Start of PROVIDED ENTRIES

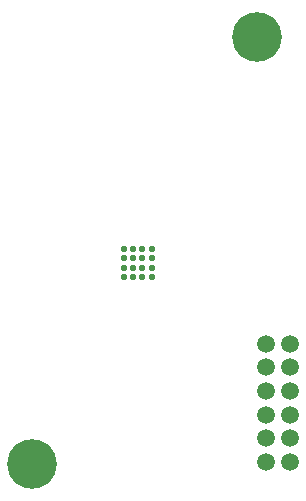
<source format=gbr>
%TF.GenerationSoftware,Altium Limited,Altium Designer,25.2.1 (25)*%
G04 Layer_Color=16711935*
%FSLAX45Y45*%
%MOMM*%
%TF.SameCoordinates,8F26995F-0812-4D31-8AB3-3E4BC66F6DA6*%
%TF.FilePolarity,Negative*%
%TF.FileFunction,Soldermask,Bot*%
%TF.Part,Single*%
G01*
G75*
%TA.AperFunction,ComponentPad*%
%ADD65C,4.20320*%
%ADD66C,1.49860*%
%ADD67C,0.55880*%
D65*
X1016000Y1905000D02*
D03*
X-889000Y-1714500D02*
D03*
D66*
X1292200Y-1695399D02*
D03*
X1092200D02*
D03*
X1292200Y-1495400D02*
D03*
X1092200D02*
D03*
X1292200Y-1295400D02*
D03*
X1092200D02*
D03*
X1292200Y-1095400D02*
D03*
X1092200D02*
D03*
X1292200Y-895401D02*
D03*
X1092200D02*
D03*
X1292200Y-695401D02*
D03*
X1092200D02*
D03*
D67*
X-111912Y108168D02*
D03*
X-33172D02*
D03*
X45568D02*
D03*
X124308D02*
D03*
X-111912Y29428D02*
D03*
X-33172D02*
D03*
X45568D02*
D03*
X124308D02*
D03*
X-111912Y-49312D02*
D03*
X-33172D02*
D03*
X45568D02*
D03*
X124308D02*
D03*
X-111912Y-128052D02*
D03*
X-33172D02*
D03*
X45568D02*
D03*
X124308D02*
D03*
%TF.MD5,6b1f8dad58347a520f91df055590b571*%
M02*

</source>
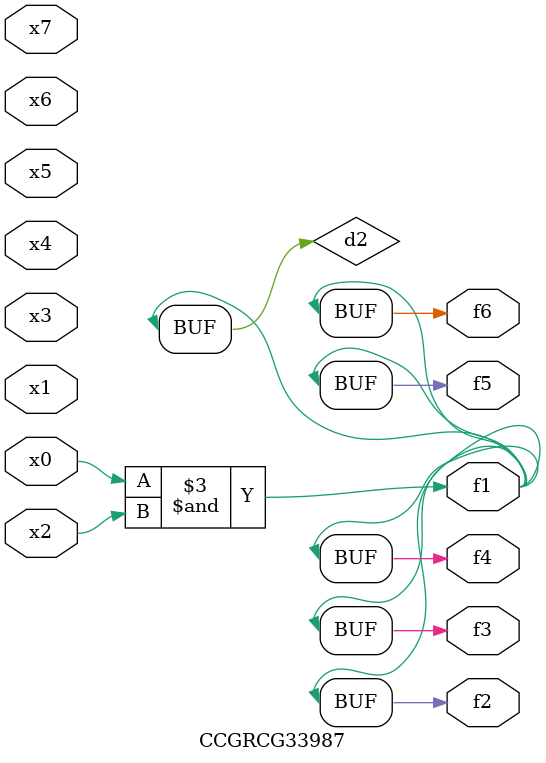
<source format=v>
module CCGRCG33987(
	input x0, x1, x2, x3, x4, x5, x6, x7,
	output f1, f2, f3, f4, f5, f6
);

	wire d1, d2;

	nor (d1, x3, x6);
	and (d2, x0, x2);
	assign f1 = d2;
	assign f2 = d2;
	assign f3 = d2;
	assign f4 = d2;
	assign f5 = d2;
	assign f6 = d2;
endmodule

</source>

End of PROVIDED ENTRIES

## PROMPT
Each line above that carries the string "source" has to be returned.

## YOUR SOLUTION
<source format=gbr>
</source>
<source format=v>
</source>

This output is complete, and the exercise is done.